It's driving me crazy. I've only got a few old matches on tape and I keep watching them over and over. When I can't sleep at night I have long conversations in my head with utter strangers about football. I'm spending most of my time composing a rationalization so smooth that it will allow me without guilt (or with guilt, I don't care) to invest in (INVEST in. Did you catch that?) Fox Soccer Channel even though I have no job and, at this moment, no prospects. I have only a few more weeks before Premiership starts, so I'd better get back to it...

Zach Dundas said...

I somehow survive in an ESPN-, FSC- and GolTV-free household, and I literally fear what could happen—to my life, my work, my marriage, my soul—if I ever subscribed to either of the specialty channels. Considering that I once happily zoned out at 1 am to a Fox Sports World reshowing of a Thai league game, the results would likely not be pretty.

At the same time...La Liga? Hmm.

Derek said...

Knowing that GOL aired La Liga, and Barcelona games in particular, put me over the top. Now I feel I'm doomed. DOOMED! But I'm looking forward to watching Villarreal as well. Oh yeah, I'm doomed.

Lisa said...

A word about Cristiano Ronaldo: I admit that some of us have been casting the boy as scapegoat (and having some fun doing it, I might add). I will even, grudgingly, if pushed to the wall, admit that this might be a trifle unfair. My only defense (beyond a sad lack of emotional maturity) is that when a fellow goes so far and so constantly out of his way to make himself detestable, some of us are going to be more than willing to take him up on it. I'm not advocating itching powder in his knickers or anything. Although maybe if he were roundly hissed every time he touched the ball? For, oh, say, the rest of his career?

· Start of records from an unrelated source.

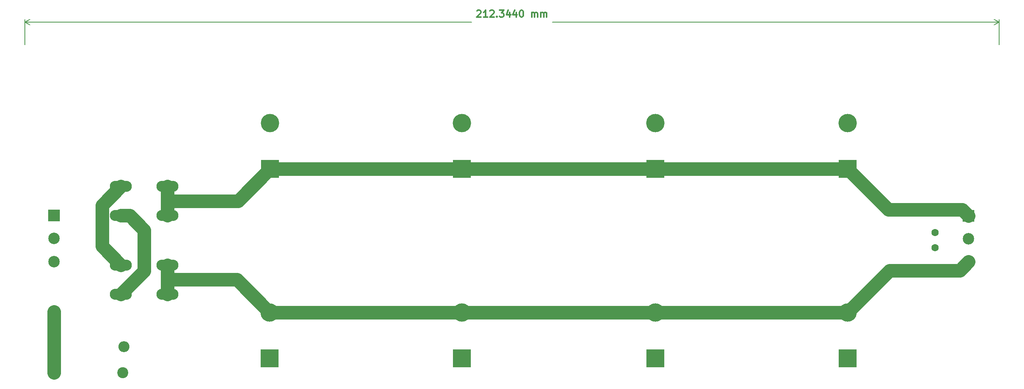
<source format=gbr>
G04 #@! TF.GenerationSoftware,KiCad,Pcbnew,(6.0.0-0)*
G04 #@! TF.CreationDate,2021-12-28T20:37:26+01:00*
G04 #@! TF.ProjectId,psu-mosfet-160w,7073752d-6d6f-4736-9665-742d31363077,rev?*
G04 #@! TF.SameCoordinates,Original*
G04 #@! TF.FileFunction,Copper,L2,Bot*
G04 #@! TF.FilePolarity,Positive*
%FSLAX46Y46*%
G04 Gerber Fmt 4.6, Leading zero omitted, Abs format (unit mm)*
G04 Created by KiCad (PCBNEW (6.0.0-0)) date 2021-12-28 20:37:26*
%MOMM*%
%LPD*%
G01*
G04 APERTURE LIST*
%ADD10C,0.300000*%
G04 #@! TA.AperFunction,NonConductor*
%ADD11C,0.300000*%
G04 #@! TD*
G04 #@! TA.AperFunction,NonConductor*
%ADD12C,0.200000*%
G04 #@! TD*
G04 #@! TA.AperFunction,ComponentPad*
%ADD13C,2.400000*%
G04 #@! TD*
G04 #@! TA.AperFunction,ComponentPad*
%ADD14R,4.000000X4.000000*%
G04 #@! TD*
G04 #@! TA.AperFunction,ComponentPad*
%ADD15C,4.000000*%
G04 #@! TD*
G04 #@! TA.AperFunction,ComponentPad*
%ADD16O,4.800600X2.400300*%
G04 #@! TD*
G04 #@! TA.AperFunction,ComponentPad*
%ADD17R,2.500000X2.500000*%
G04 #@! TD*
G04 #@! TA.AperFunction,ComponentPad*
%ADD18C,2.500000*%
G04 #@! TD*
G04 #@! TA.AperFunction,ComponentPad*
%ADD19C,2.600000*%
G04 #@! TD*
G04 #@! TA.AperFunction,ComponentPad*
%ADD20O,2.400000X2.400000*%
G04 #@! TD*
G04 #@! TA.AperFunction,ComponentPad*
%ADD21C,1.600000*%
G04 #@! TD*
G04 #@! TA.AperFunction,Conductor*
%ADD22C,3.000000*%
G04 #@! TD*
G04 APERTURE END LIST*
D10*
D11*
X118595142Y-15809428D02*
X118666571Y-15738000D01*
X118809428Y-15666571D01*
X119166571Y-15666571D01*
X119309428Y-15738000D01*
X119380857Y-15809428D01*
X119452285Y-15952285D01*
X119452285Y-16095142D01*
X119380857Y-16309428D01*
X118523714Y-17166571D01*
X119452285Y-17166571D01*
X120880857Y-17166571D02*
X120023714Y-17166571D01*
X120452285Y-17166571D02*
X120452285Y-15666571D01*
X120309428Y-15880857D01*
X120166571Y-16023714D01*
X120023714Y-16095142D01*
X121452285Y-15809428D02*
X121523714Y-15738000D01*
X121666571Y-15666571D01*
X122023714Y-15666571D01*
X122166571Y-15738000D01*
X122238000Y-15809428D01*
X122309428Y-15952285D01*
X122309428Y-16095142D01*
X122238000Y-16309428D01*
X121380857Y-17166571D01*
X122309428Y-17166571D01*
X122952285Y-17023714D02*
X123023714Y-17095142D01*
X122952285Y-17166571D01*
X122880857Y-17095142D01*
X122952285Y-17023714D01*
X122952285Y-17166571D01*
X123523714Y-15666571D02*
X124452285Y-15666571D01*
X123952285Y-16238000D01*
X124166571Y-16238000D01*
X124309428Y-16309428D01*
X124380857Y-16380857D01*
X124452285Y-16523714D01*
X124452285Y-16880857D01*
X124380857Y-17023714D01*
X124309428Y-17095142D01*
X124166571Y-17166571D01*
X123738000Y-17166571D01*
X123595142Y-17095142D01*
X123523714Y-17023714D01*
X125738000Y-16166571D02*
X125738000Y-17166571D01*
X125380857Y-15595142D02*
X125023714Y-16666571D01*
X125952285Y-16666571D01*
X127166571Y-16166571D02*
X127166571Y-17166571D01*
X126809428Y-15595142D02*
X126452285Y-16666571D01*
X127380857Y-16666571D01*
X128238000Y-15666571D02*
X128380857Y-15666571D01*
X128523714Y-15738000D01*
X128595142Y-15809428D01*
X128666571Y-15952285D01*
X128738000Y-16238000D01*
X128738000Y-16595142D01*
X128666571Y-16880857D01*
X128595142Y-17023714D01*
X128523714Y-17095142D01*
X128380857Y-17166571D01*
X128238000Y-17166571D01*
X128095142Y-17095142D01*
X128023714Y-17023714D01*
X127952285Y-16880857D01*
X127880857Y-16595142D01*
X127880857Y-16238000D01*
X127952285Y-15952285D01*
X128023714Y-15809428D01*
X128095142Y-15738000D01*
X128238000Y-15666571D01*
X130523714Y-17166571D02*
X130523714Y-16166571D01*
X130523714Y-16309428D02*
X130595142Y-16238000D01*
X130738000Y-16166571D01*
X130952285Y-16166571D01*
X131095142Y-16238000D01*
X131166571Y-16380857D01*
X131166571Y-17166571D01*
X131166571Y-16380857D02*
X131238000Y-16238000D01*
X131380857Y-16166571D01*
X131595142Y-16166571D01*
X131738000Y-16238000D01*
X131809428Y-16380857D01*
X131809428Y-17166571D01*
X132523714Y-17166571D02*
X132523714Y-16166571D01*
X132523714Y-16309428D02*
X132595142Y-16238000D01*
X132738000Y-16166571D01*
X132952285Y-16166571D01*
X133095142Y-16238000D01*
X133166571Y-16380857D01*
X133166571Y-17166571D01*
X133166571Y-16380857D02*
X133238000Y-16238000D01*
X133380857Y-16166571D01*
X133595142Y-16166571D01*
X133738000Y-16238000D01*
X133809428Y-16380857D01*
X133809428Y-17166571D01*
D12*
X20066000Y-23122000D02*
X20066000Y-17701580D01*
X232410000Y-23122000D02*
X232410000Y-17701580D01*
X20066000Y-18288000D02*
X117409429Y-18288000D01*
X135066572Y-18288000D02*
X232410000Y-18288000D01*
X20066000Y-18288000D02*
X21192504Y-18874421D01*
X20066000Y-18288000D02*
X21192504Y-17701579D01*
X232410000Y-18288000D02*
X231283496Y-17701579D01*
X232410000Y-18288000D02*
X231283496Y-18874421D01*
D13*
X26416000Y-94742000D03*
X41416000Y-94742000D03*
D14*
X73533000Y-50292000D03*
D15*
X73533000Y-40292000D03*
D14*
X73406000Y-91567000D03*
D15*
X73406000Y-81567000D03*
D14*
X115316000Y-50292000D03*
D15*
X115316000Y-40292000D03*
D14*
X115316000Y-91567000D03*
D15*
X115316000Y-81567000D03*
D16*
X41021000Y-71247000D03*
X51181000Y-71247000D03*
X41021000Y-77597000D03*
X51181000Y-77597000D03*
X51181000Y-54102000D03*
X41021000Y-54102000D03*
X51181000Y-60452000D03*
X41021000Y-60452000D03*
D17*
X26416000Y-60452000D03*
D18*
X26416000Y-65452000D03*
X26416000Y-70452000D03*
D19*
X26416000Y-81407000D03*
D13*
X26416000Y-89027000D03*
D20*
X41656000Y-89027000D03*
D21*
X218440000Y-59182000D03*
X218440000Y-64182000D03*
X218440000Y-67437000D03*
X218440000Y-72437000D03*
D17*
X225760000Y-60532000D03*
D18*
X225760000Y-65532000D03*
X225760000Y-70532000D03*
D14*
X199390000Y-50291999D03*
D15*
X199390000Y-40291999D03*
D14*
X199390000Y-91567000D03*
D15*
X199390000Y-81567000D03*
D14*
X157480000Y-91567000D03*
D15*
X157480000Y-81567000D03*
D14*
X157480000Y-50291999D03*
D15*
X157480000Y-40291999D03*
D22*
X26416000Y-89027000D02*
X26416000Y-94742000D01*
X26416000Y-81407000D02*
X26416000Y-89027000D01*
X36920690Y-67146690D02*
X41021000Y-71247000D01*
X36920690Y-58202310D02*
X36920690Y-67146690D01*
X41021000Y-54102000D02*
X36920690Y-58202310D01*
X41021000Y-77597000D02*
X46101000Y-72517000D01*
X42926000Y-60452000D02*
X41021000Y-60452000D01*
X46101000Y-63627000D02*
X42926000Y-60452000D01*
X46101000Y-72517000D02*
X46101000Y-63627000D01*
X51181000Y-57277000D02*
X51181000Y-54102000D01*
X73533000Y-50292000D02*
X115316000Y-50292000D01*
X115316000Y-50292000D02*
X157480000Y-50291999D01*
X51181000Y-60452000D02*
X51181000Y-57277000D01*
X157480000Y-50291999D02*
X199390000Y-50291999D01*
X66548000Y-57277000D02*
X73533000Y-50292000D01*
X208280001Y-59182000D02*
X199390000Y-50291999D01*
X51181000Y-57277000D02*
X66548000Y-57277000D01*
X218440000Y-59182000D02*
X224410000Y-59182000D01*
X224410000Y-59182000D02*
X225760000Y-60532000D01*
X218440000Y-59182000D02*
X208280001Y-59182000D01*
X115316000Y-81567000D02*
X157480000Y-81567000D01*
X223855000Y-72437000D02*
X225760000Y-70532000D01*
X218440000Y-72437000D02*
X223855000Y-72437000D01*
X208520000Y-72437000D02*
X199390000Y-81567000D01*
X218440000Y-72437000D02*
X208520000Y-72437000D01*
X115316000Y-81567000D02*
X73406000Y-81567000D01*
X157480000Y-81567000D02*
X199390000Y-81567000D01*
X51181000Y-74422000D02*
X66261000Y-74422000D01*
X66261000Y-74422000D02*
X73406000Y-81567000D01*
X51181000Y-77597000D02*
X51181000Y-74422000D01*
X51181000Y-74422000D02*
X51181000Y-71247000D01*
M02*

</source>
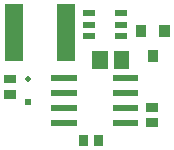
<source format=gbr>
G04 start of page 10 for group -4015 idx -4015 *
G04 Title: (unknown), toppaste *
G04 Creator: pcb 20140316 *
G04 CreationDate: Sat Sep  5 02:44:50 2015 UTC *
G04 For: dima *
G04 Format: Gerber/RS-274X *
G04 PCB-Dimensions (mil): 944.88 944.88 *
G04 PCB-Coordinate-Origin: lower left *
%MOIN*%
%FSLAX25Y25*%
%LNTOPPASTE*%
%ADD76R,0.0197X0.0197*%
%ADD75R,0.0340X0.0340*%
%ADD74R,0.0200X0.0200*%
%ADD73R,0.0512X0.0512*%
%ADD72R,0.0610X0.0610*%
%ADD71R,0.0295X0.0295*%
%ADD70C,0.0197*%
%ADD69C,0.0001*%
G54D69*G36*
X29519Y36117D02*Y34149D01*
X31488D01*
Y36117D01*
X29519D01*
G37*
G54D70*X30504Y43007D03*
G54D71*X24012Y37789D02*X24996D01*
X24012Y42907D02*X24996D01*
G54D72*X43263Y65002D02*Y51813D01*
X25744Y65002D02*Y51813D01*
G54D71*X54122Y22899D02*Y21915D01*
X49004Y22899D02*Y21915D01*
G54D73*X54503Y49600D02*Y48814D01*
X61589Y49600D02*Y48814D01*
G54D74*X39242Y43307D02*X45742D01*
X39242Y38307D02*X45742D01*
X39242Y33307D02*X45742D01*
X39242Y28307D02*X45742D01*
X59742D02*X66242D01*
X59742Y33307D02*X66242D01*
X59742Y38307D02*X66242D01*
X59742Y43307D02*X66242D01*
G54D71*X71212Y33466D02*X72196D01*
X71212Y28348D02*X72196D01*
G54D75*X76004Y59207D02*Y58607D01*
X68204Y59207D02*Y58607D01*
X72104Y51007D02*Y50407D01*
G54D76*X49771Y64769D02*X51837D01*
X49771Y61029D02*X51837D01*
X49771Y57289D02*X51837D01*
X60498Y64769D02*X62565D01*
X60498Y61029D02*X62565D01*
X60498Y57289D02*X62565D01*
M02*

</source>
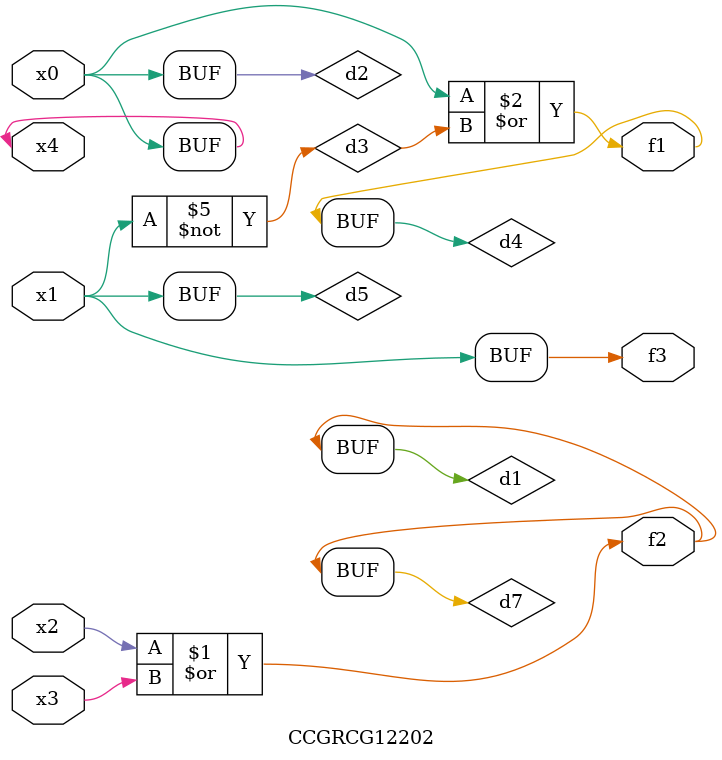
<source format=v>
module CCGRCG12202(
	input x0, x1, x2, x3, x4,
	output f1, f2, f3
);

	wire d1, d2, d3, d4, d5, d6, d7;

	or (d1, x2, x3);
	buf (d2, x0, x4);
	not (d3, x1);
	or (d4, d2, d3);
	not (d5, d3);
	nand (d6, d1, d3);
	or (d7, d1);
	assign f1 = d4;
	assign f2 = d7;
	assign f3 = d5;
endmodule

</source>
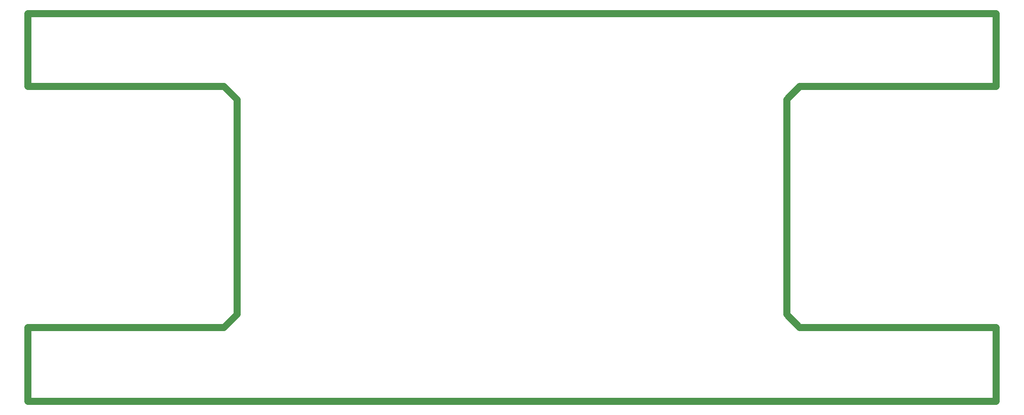
<source format=gko>
%FSLAX23Y23*%
%MOIN*%
%SFA1B1*%

%IPPOS*%
%ADD32C,0.047240*%
%LNbms_sub-1*%
%LPD*%
G54D32*
X6369Y2078D02*
Y2559D01*
X0D02*
X6369D01*
X0Y2078D02*
Y2559D01*
Y2078D02*
X1288D01*
X1375Y1992*
Y573D02*
Y1992D01*
X1288Y487D02*
X1375Y573D01*
X0Y487D02*
X1288D01*
X0Y0D02*
Y487D01*
Y0D02*
X6369D01*
Y487*
X5077D02*
X6369D01*
X4991Y573D02*
X5077Y487D01*
X4991Y573D02*
Y1992D01*
X5077Y2078*
X6369*
M02*
</source>
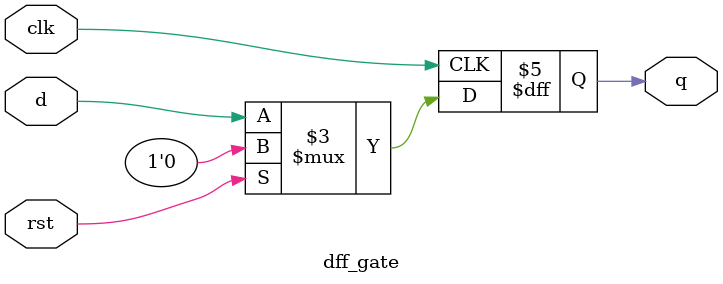
<source format=v>
module dff_gate (
    input  wire clk,
    input  wire rst,
    input  wire d,
    output reg  q
);
    always @(posedge clk) begin
        if (rst)
            q <= 1'b0;
        else
            q <= d;
    end
endmodule

</source>
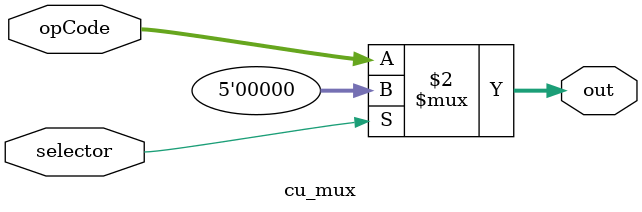
<source format=v>
module cu_mux(
    input [4:0]opCode,
    input selector,
    output [4:0]out
);
assign out = selector == 0? opCode:5'b0;
endmodule
</source>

Lovely! Think of it as character-building.

Lynda said...

The sole reason we got cable was for the soccer. Though I have to admit some relief mingled with my regret at the end of World Cup, due to the fact that there were actually some other things in my life I desperately needed to attend to, I have since found myself mesmerized in front of live matches from Ecuador and Colombia.

Hm, perhaps there is a soccer blogger soiree in our future.

As for Cristiano Ronaldo, he is a player I disliked from the moment I laid eyes on him. I will gladly hiss him from here to eternity.